Für die „Hilfen zur Erziehung“ (HzE) gibt das Land im laufenden Jahr voraussichtlich 415 Millionen Euro aus. Das sind – laut einer Prognose der Finanzverwaltung – 56 Millionen Euro mehr als im Landeshaushalt 2011 eingeplant. Die Kosten für Heimerziehung und betreutes Wohnen sind dabei nicht das Problem. Dafür müssen die zwölf Bezirke sogar weniger zahlen als gedacht. Es sind die stationären Hilfen, die das Budget der Jugendämter strapazieren. Der Bezirk Mitte liegt in diesem Bereich um 16 Millionen Euro über dem Plan, Pankow überzieht um fast 9 Millionen, Spandau um 7 Millionen. Treptow-Köpenick muss 2 Millionen drauflegen, Neukölln 7 Millionen und Reinickendorf 13 Millionen. Begründet werden die Steigerungen beispielsweise mit „erhöhter Unterbringung durch Kinderschutzfälle“, die zeitweise „Unterbringung zur Erfüllung der Schulpflicht“ und eine „intensive sozialpädagogische Einzelfallbetreuung“. Vereinzelt steigen die Kosten auch bei der Familienhilfe und bei gemeinsamen Wohnungen für Mütter oder Väter mit deren Kindern.

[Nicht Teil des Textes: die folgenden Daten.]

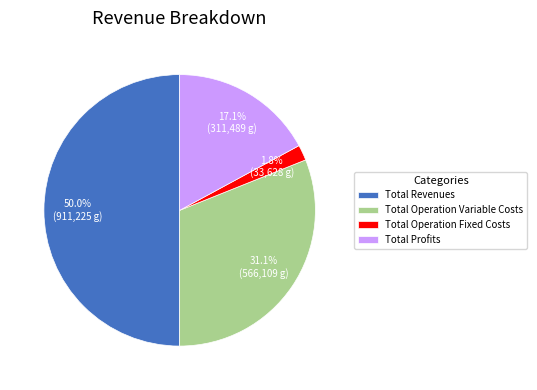

To the nearest percent, what is the difference between the Total Operation Fixed Costs and Total Operation Variable Costs slice percentages?

29%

In der Ägide des Finanzsenators Thilo Sarrazin war es gelungen, die öffentlichen Ausgaben für Jugend- und Familienhilfen von 455 Millionen Euro auf 319 Millionen Euro (2006) zu drücken. Ein Vergleich mit Hamburg zeigte damals, dass sowohl die Fallzahlen als auch die Kosten pro Hilfe in Berlin deutlich höher lagen. Doch ab 2007 stiegen die Ausgaben wieder stetig an und überschritten 2009 die 400-Millionengrenze. Trotz aller Versprechungen der rot-roten Koalition für eine bessere Kostenkontrolle.

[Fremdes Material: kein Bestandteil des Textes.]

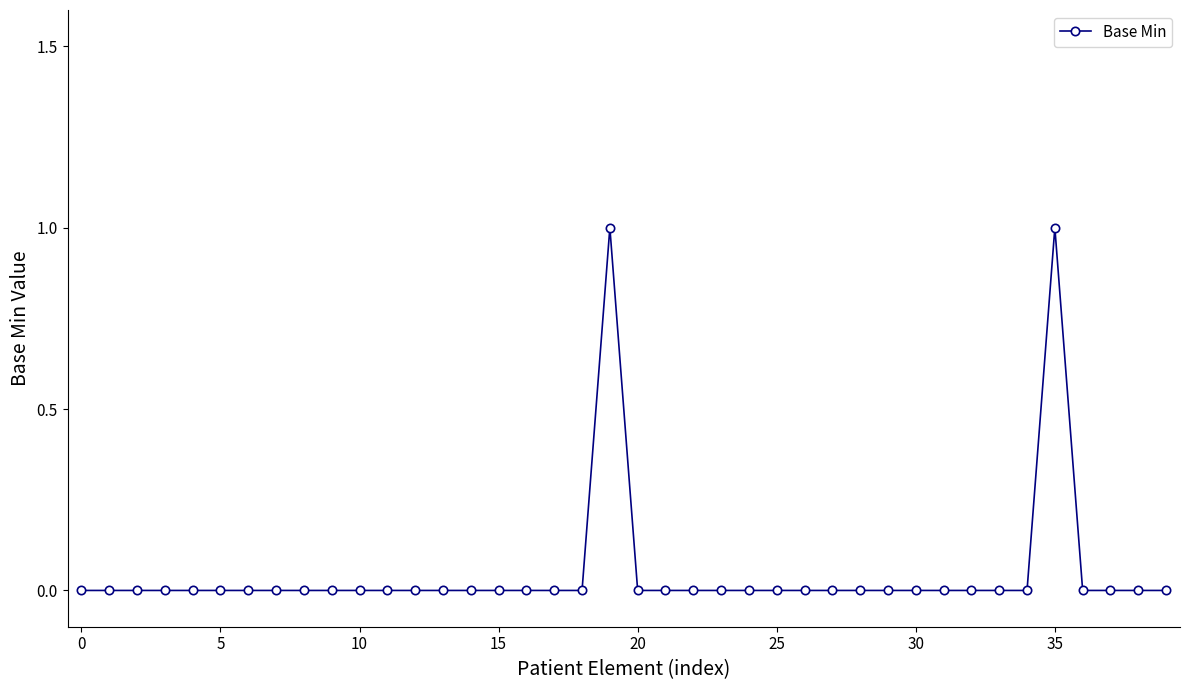

True or false: there are more than 0 points higher than both neighbors.

True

2009 einigten sich Senat und Bezirke auf ein neues System, um die Kosten der Jugend- und Familienhilfe besser in den Griff zu bekommen. Angestrebt wurde ein begleitendes „Fachcontrolling“, jährlich eine „Tiefenprüfung“ von drei Bezirken, ein flexibles Zuweisungsmodell für die HzE-Zuschüsse und verbindliche Zielvereinbarungen mit den Jugendämtern. Seit 2010 stiegen die Ausgaben nur noch im Rahmen der Teuerungsrate.